- **WORK TASK**: Search the listing for the word "micro". Copy every line where it is found.

- **SUPPLIED MATERIAL**:
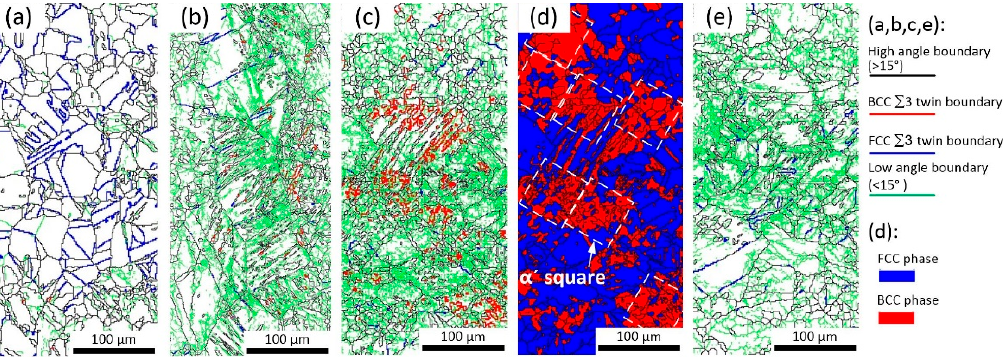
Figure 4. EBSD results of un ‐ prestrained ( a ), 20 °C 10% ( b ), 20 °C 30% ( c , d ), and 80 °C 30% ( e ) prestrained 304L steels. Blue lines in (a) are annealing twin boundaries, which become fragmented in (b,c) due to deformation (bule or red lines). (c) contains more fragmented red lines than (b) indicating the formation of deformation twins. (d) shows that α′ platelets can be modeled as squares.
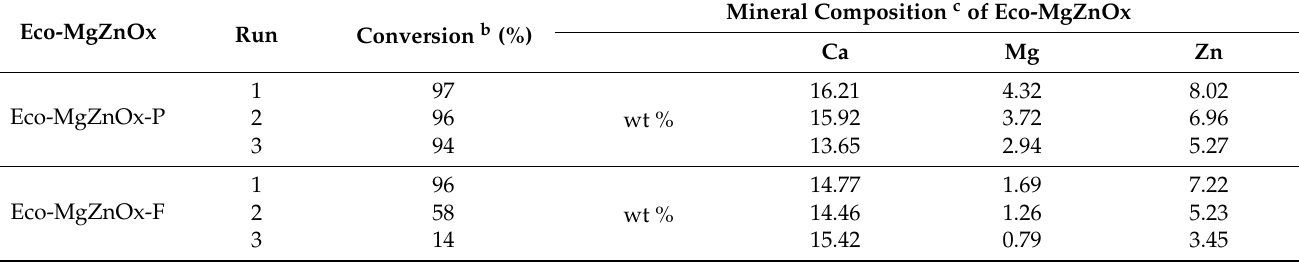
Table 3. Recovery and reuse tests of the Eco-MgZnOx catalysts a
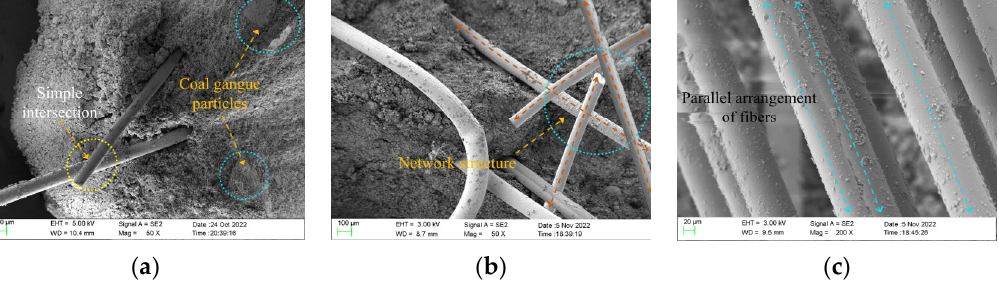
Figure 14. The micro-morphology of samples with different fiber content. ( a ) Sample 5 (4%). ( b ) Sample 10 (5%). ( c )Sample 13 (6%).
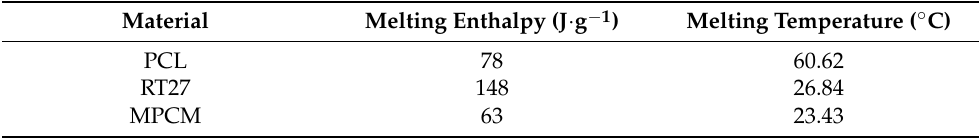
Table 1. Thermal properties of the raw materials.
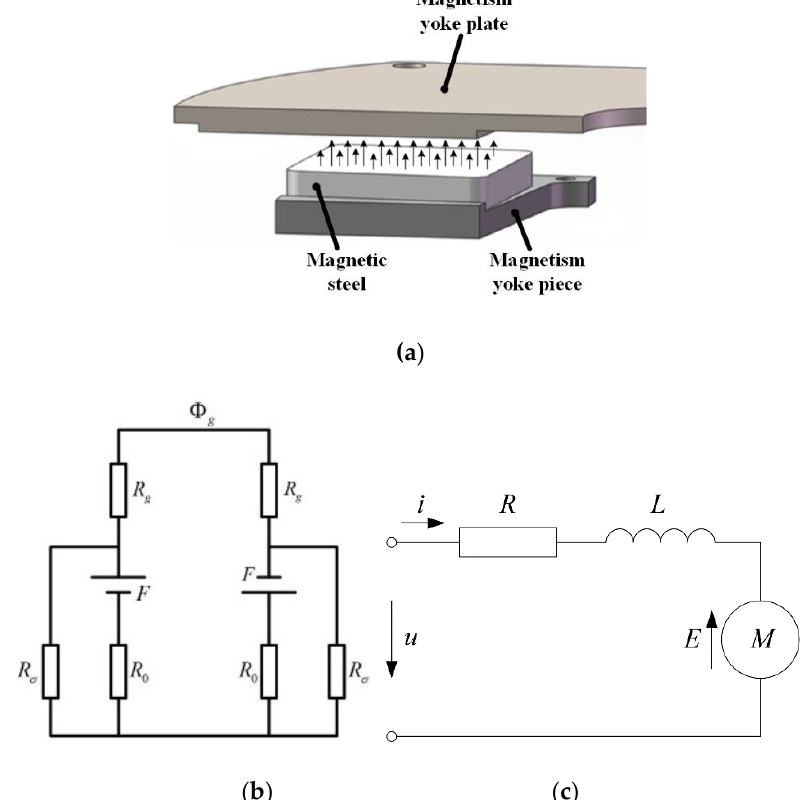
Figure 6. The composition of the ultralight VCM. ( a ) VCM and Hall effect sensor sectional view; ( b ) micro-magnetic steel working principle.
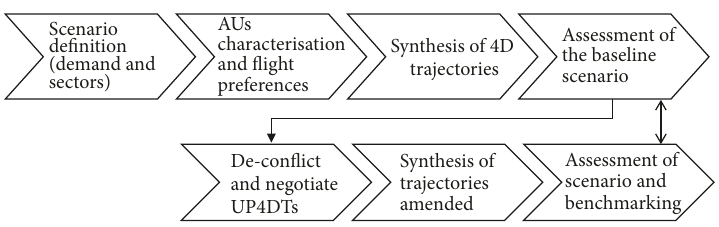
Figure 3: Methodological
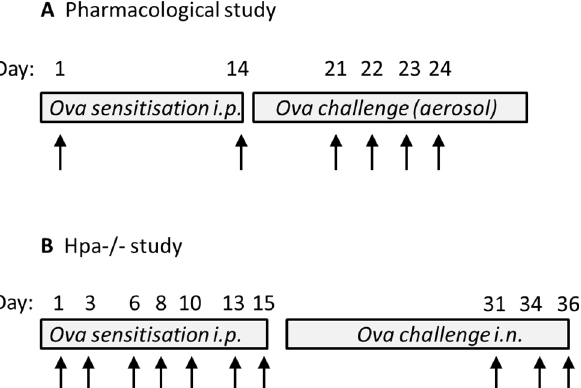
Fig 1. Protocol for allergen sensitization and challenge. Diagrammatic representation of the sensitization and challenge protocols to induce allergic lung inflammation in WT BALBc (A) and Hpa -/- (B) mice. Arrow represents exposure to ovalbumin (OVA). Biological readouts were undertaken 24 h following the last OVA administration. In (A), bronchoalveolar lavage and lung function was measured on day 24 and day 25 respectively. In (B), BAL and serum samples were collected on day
---
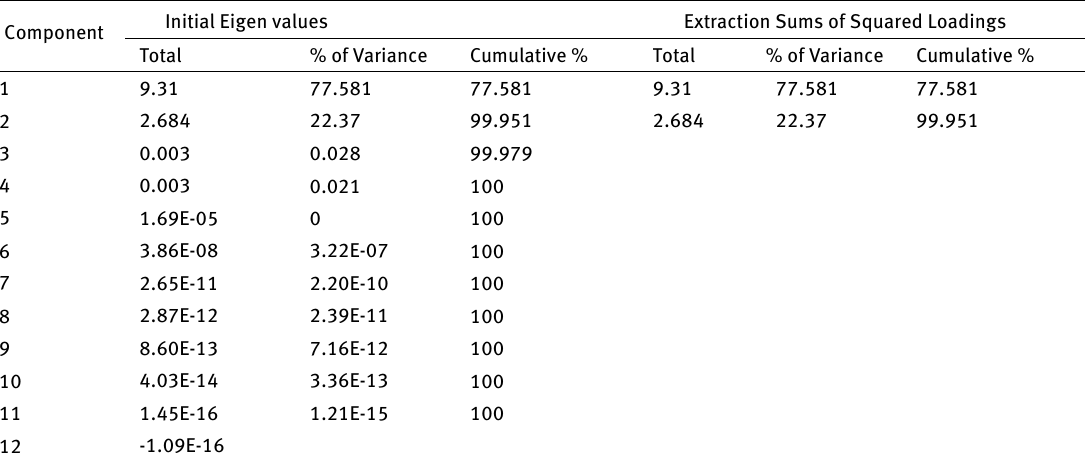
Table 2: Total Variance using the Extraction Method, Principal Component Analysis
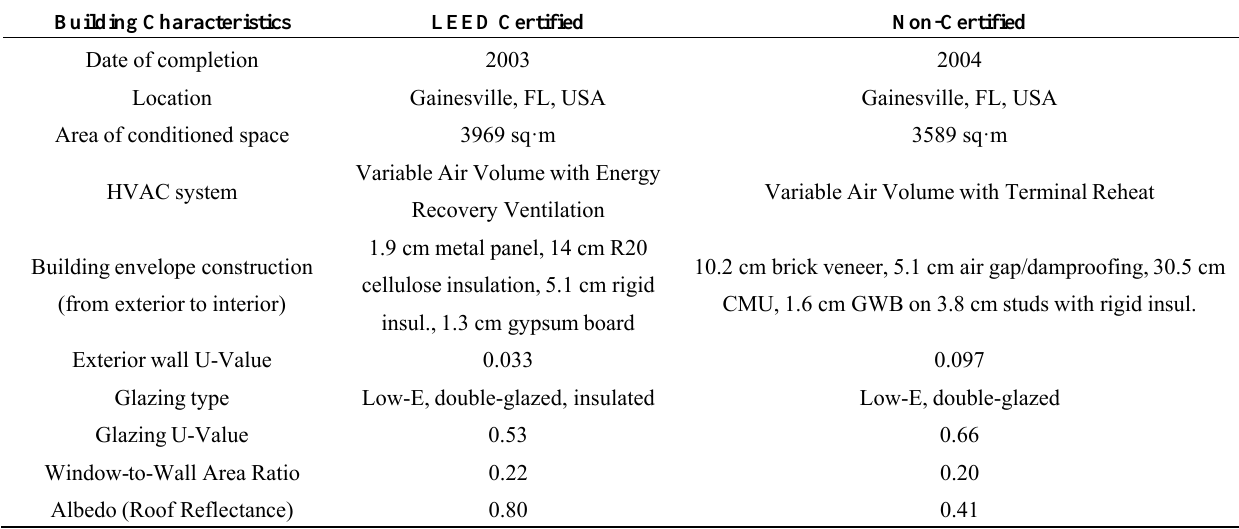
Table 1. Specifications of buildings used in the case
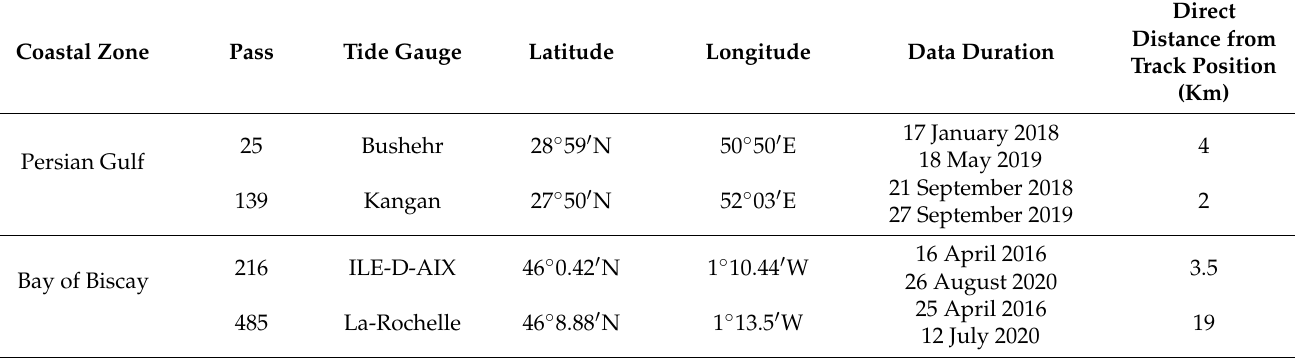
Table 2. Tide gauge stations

- **FINAL ANSWER**:
Figure 14. The micro-morphology of samples with different fiber content. ( a ) Sample 5 (4%). ( b ) Sample 10 (5%). ( c )Sample 13 (6%).
Figure 6. The composition of the ultralight VCM. ( a ) VCM and Hall effect sensor sectional view; ( b ) micro-magnetic steel working principle.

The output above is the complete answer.